A group of Mexicans from Oaxaca (the southern province that was once the “corn basket” for much of the world) pays human-smuggling coyotes about $2,000 each to transport them to el Norte. The dozen or so men and women trustingly climb into the tank of a water truck and are sealed in. The narrator, Hector, and his buddy César hunker toward the back. Because it’s a short trip from their boarding point in Altar, Sonora, across the border to Arizona, each carries only a liter or so of water and meager possessions.

When the truck breaks down, the coyotes take off, promising to bring back a mechanic. So begins the waiting, detailed through Hector’s frantic text messages (are they going anywhere?), mental wanderings and reminiscences.

Days pass, with the conditions inside the truck becoming, well, what you’d expect, what with the heat and body fluids and lack of food or water. One more layer to this hell: Tanker trucks are curved. So the inmates can’t stand, can’t sit straight, can’t get comfortable in any position. Soon they begin to die.

Early in the ordeal, César gets badly injured. Hector tends to his friend as best he can, zealously holding back César’s water until he can’t help himself and begins to take sips. Add guilt to everything else.

Eventually, Hector essentially becomes as one with the jaguar totem – the jaguar is a god in Mayan culture – he carries with him: “When I woke up I was licking his face and I did not stop – could not. All the blood and sweat on him – his forehead, his eyes, his ear where it collected. I cleaned him like a cat. It is another world in here, where your mind watches from far away, and need and pain are the only gods you recognize.”

Advertisement

For anyone wanting to truly understand the onslaught of illegal Mexican immigration to the United States, look no further than this book. It’s a timely, gorgeously written example of how great fiction can prove more illuminating than even the most stirring nonfiction.

Vaillant has already made quite a name for himself with nonfiction that’s appeared in The New Yorker, National Geographic and Outside magazines, along with two award-winning nonfiction books, “The Tiger” and “The Golden Spruce.” Here, through his insight and literary grace, we can feel the immigrants’ hope and terror, and it’d be a hard person indeed who didn’t feel sympathy.

Vaillant takes no prisoners in his indictment of the North American Free Trade Agreement, which combined with Monsanto and other companies’ modification of corn crops, has pretty much destroyed the Oaxacan way of life.
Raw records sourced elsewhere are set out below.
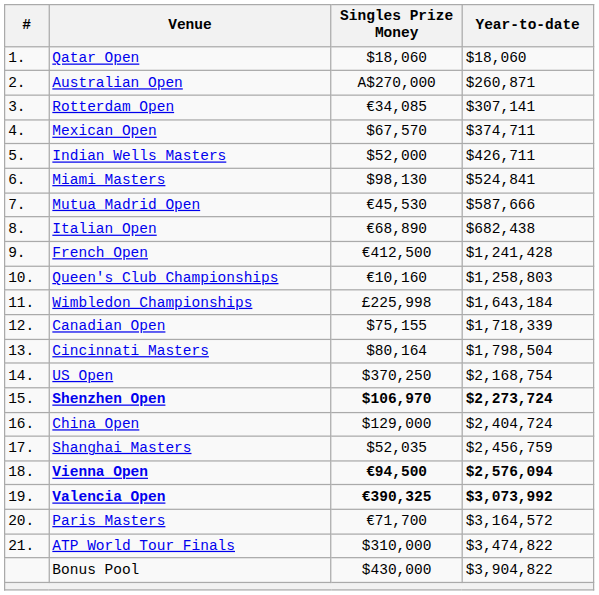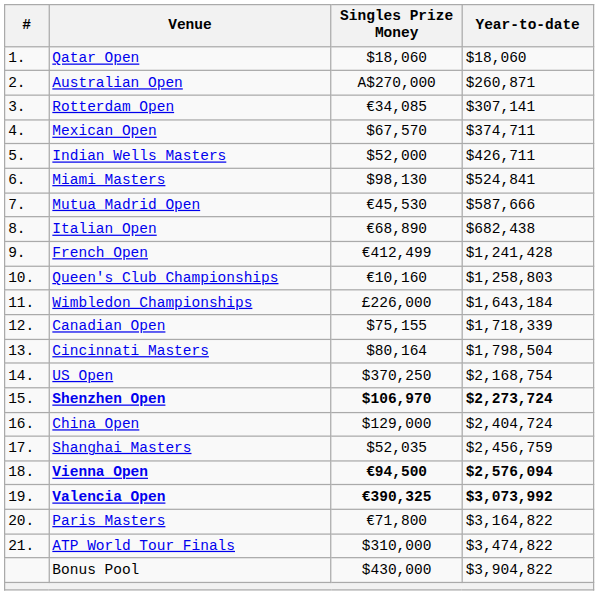French Open | Singles Prize Money: €412,500 -> €412,499
Wimbledon Championships | Singles Prize Money: £225,998 -> £226,000
Paris Masters | Singles Prize Money: €71,700 -> €71,800
Paris Masters | Year-to-date: $3,164,572 -> $3,164,822
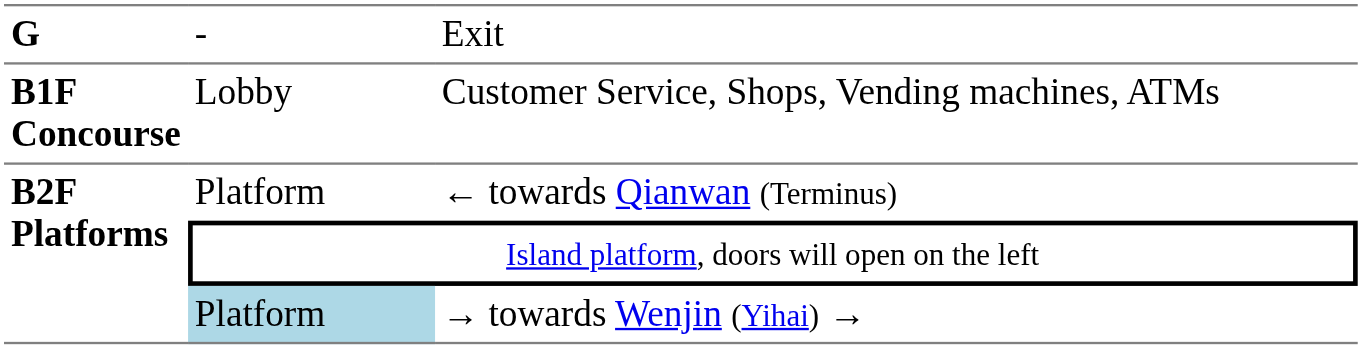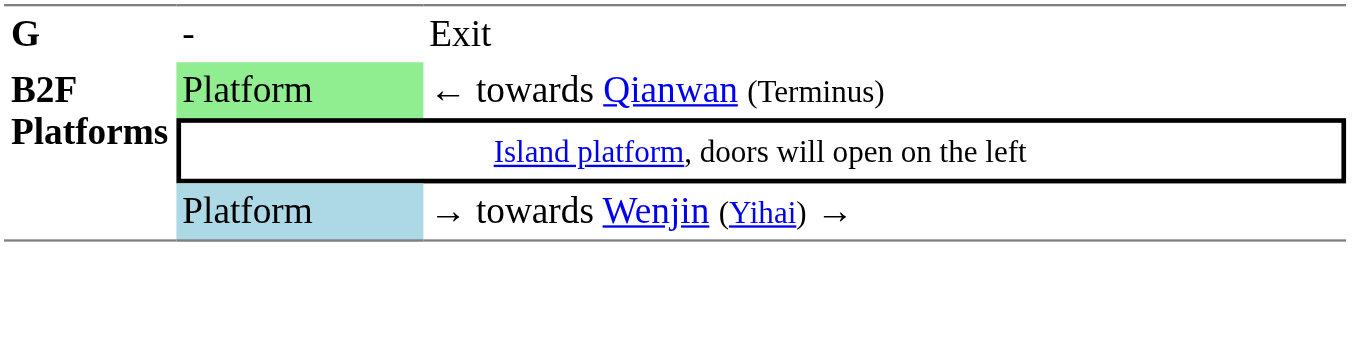- row: B1F Concourse | Lobby | Customer Service, Shops, Vending machines, ATMs
← towards Qianwan (Terminus) | column 2: no background -> lightgreen background
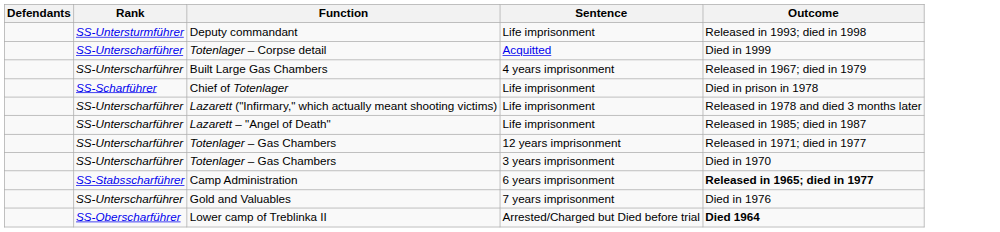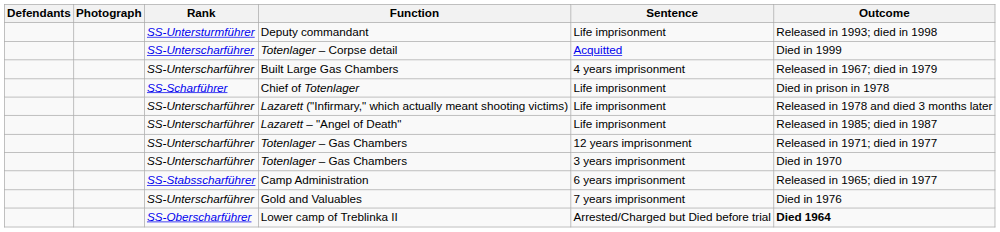+ column: Photograph
Camp Administration | Outcome: bold -> normal
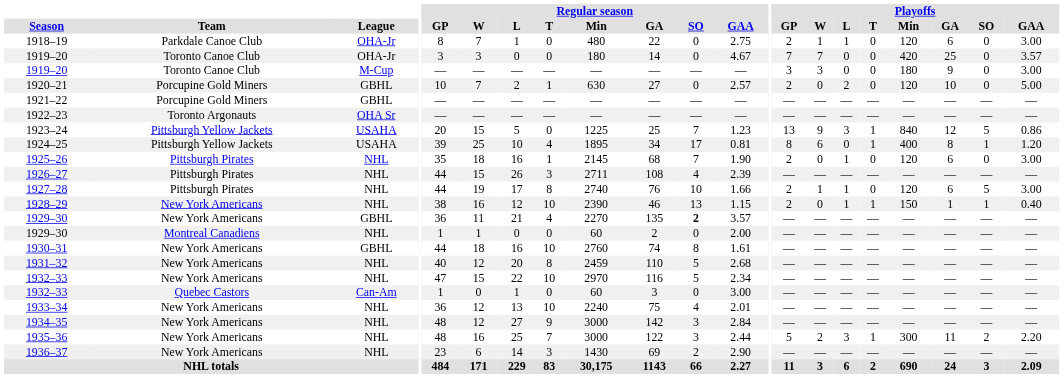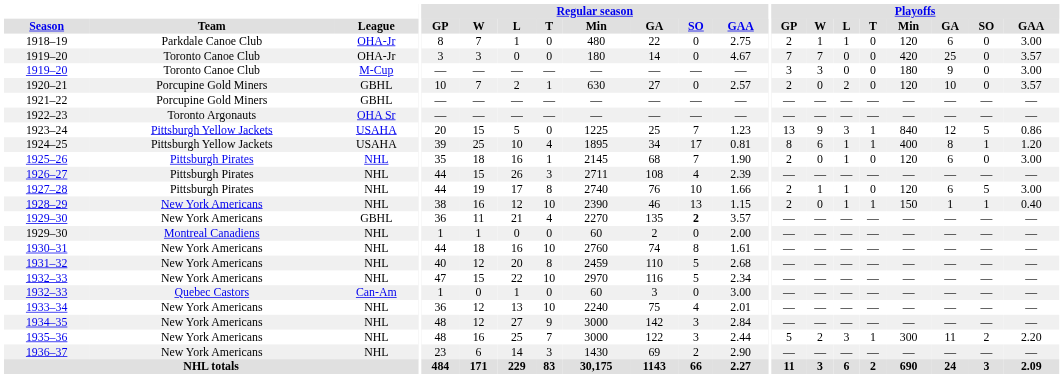1920–21 | Playoffs / GAA: 5.00 -> 3.57
1924–25 | Playoffs / L: 0 -> 1
1930–31 | League: GBHL -> NHL
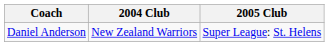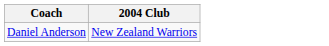- column: 2005 Club | Super League: St. Helens
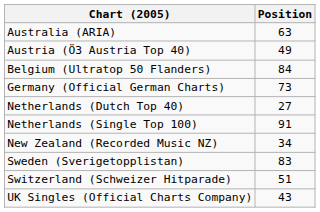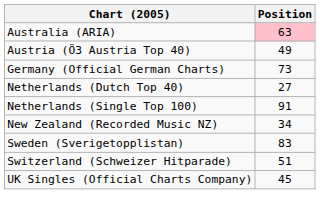Australia (ARIA) | Position: no background -> pink background
- row: Belgium (Ultratop 50 Flanders) | 84
UK Singles (Official Charts Company) | Position: 43 -> 45
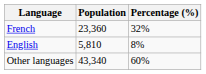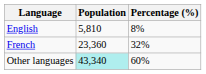rows swapped: French <-> English
Other languages | Population: no background -> paleturquoise background
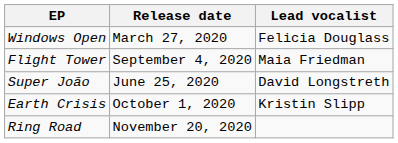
Mexico, “the birthplace of corn,” as Hector puts it, now imports corn and exports humans. “Backward, no?” He’s read in the newspaper that one out of three Oaxacans have gone to the United States. “So Oaxaca, you can say, is bleeding men.”
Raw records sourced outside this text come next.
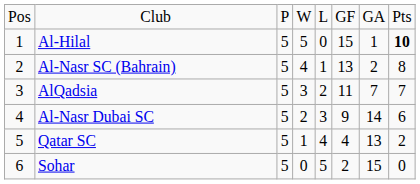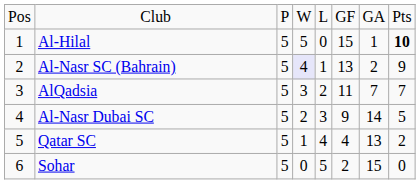Al-Nasr SC (Bahrain) | column 4: no background -> lavender background
Al-Nasr SC (Bahrain) | column 8: 8 -> 9
Al-Nasr Dubai SC | column 8: 6 -> 5
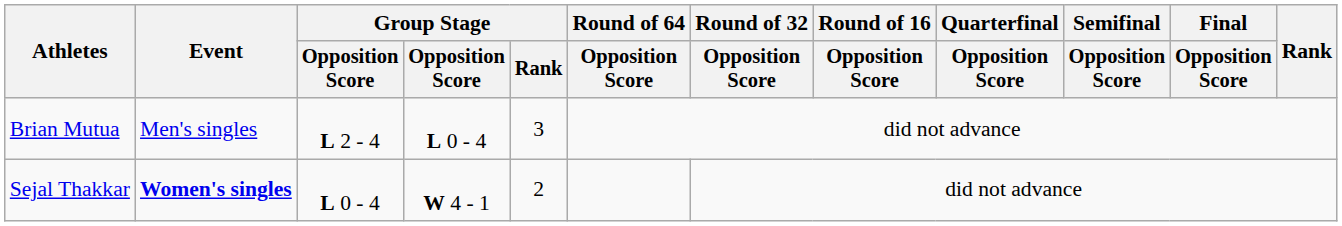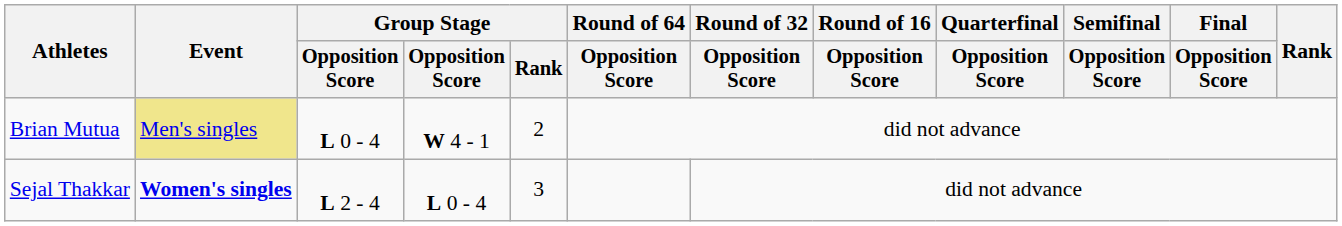Brian Mutua | Event: no background -> khaki background
Brian Mutua | column 3: L 2 - 4 -> L 0 - 4
Brian Mutua | column 4: L 0 - 4 -> W 4 - 1
Brian Mutua | Group Stage / Rank: 3 -> 2
Sejal Thakkar | column 3: L 0 - 4 -> L 2 - 4
Sejal Thakkar | column 4: W 4 - 1 -> L 0 - 4
Sejal Thakkar | Group Stage / Rank: 2 -> 3
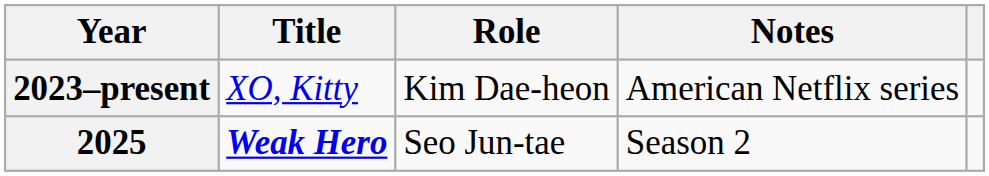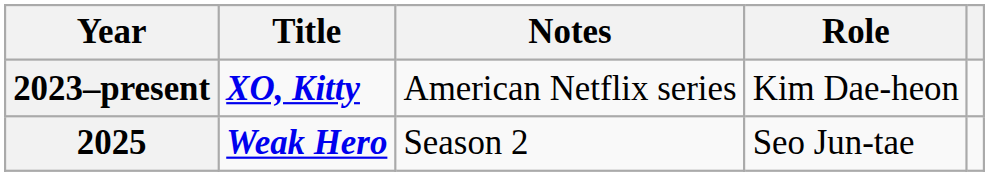columns swapped: Role <-> Notes
2023–present | Title: normal -> bold
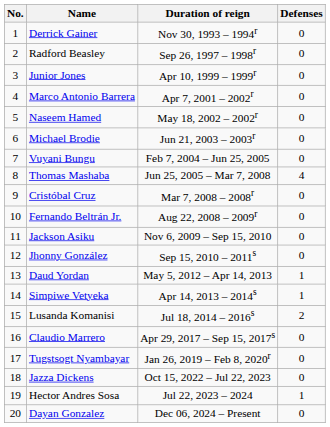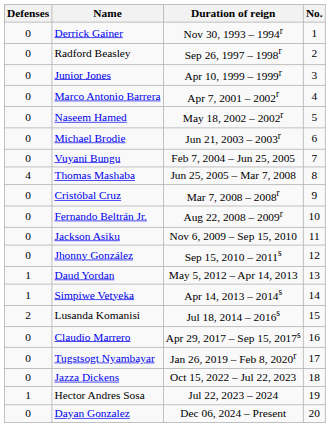columns swapped: No. <-> Defenses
Vaillant also makes heated points about where resources go in sniffing out “the enemy.” “When those Greeks were hiding in that horse they wanted to attack the city,” Hector ponders, “and when the terrorists were hiding in those planes they wanted to attack the country, but when Mexicanos hide in a truck, what do they want to do? They want to pick the lettuce. And cut your grass. There are brave fighters in my country, I swear, but most of them are dead or working for the narcos.”

The author and his protagonist even dare to ponder a pie-in-the-sky solution, albeit with a wit that infuses the book, even at its darkest moments. It’s that spark that makes us love Hector and root for him, and perhaps to think his idea isn’t all that insane:

“Maybe this is our destiny – not for Mexico to lose her people or for America to lose her soul, but for all of us to come together – the United States of Améxica. It will be a new superpower, but with better food.”